/---

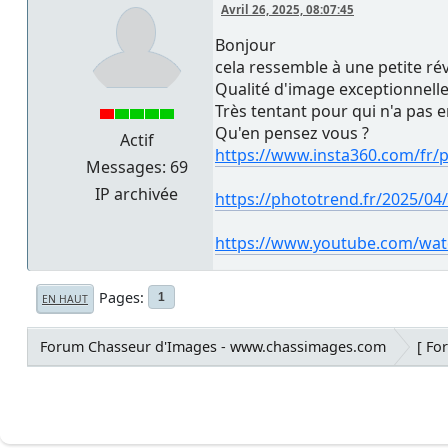
Avril 26, 2025, 08:07:45
Bonjour
cela ressemble à une petite ré
Qualité d'image exceptionnelle,
Très tentant pour qui n'a pas 
Qu'en pensez vous ?
Actif
https://www.insta360.com/fr/p
Messages: 69
IP archivée
https://phototrend.fr/2025/04/
https://www.youtube.com/wa
Pages
1
EN HAUT
Forum Chasseur d'Images - www.chassimages.com
[ Fo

\---

* ASSIGNED TASK
Swap "Bonjour" for "Salut" in the text of the listing above, and write that text out again with nothing else changed. Leave the pictures out.

* ANSWER TO THIS EXERCISE
Avril 26, 2025, 08:07:45
Salut
cela ressemble à une petite ré
Qualité d'image exceptionnelle,
Très tentant pour qui n'a pas 
Qu'en pensez vous ?
Actif
https://www.insta360.com/fr/p
Messages: 69
IP archivée
https://phototrend.fr/2025/04/
https://www.youtube.com/wa
Pages
1
EN HAUT
Forum Chasseur d'Images - www.chassimages.com
[ Fo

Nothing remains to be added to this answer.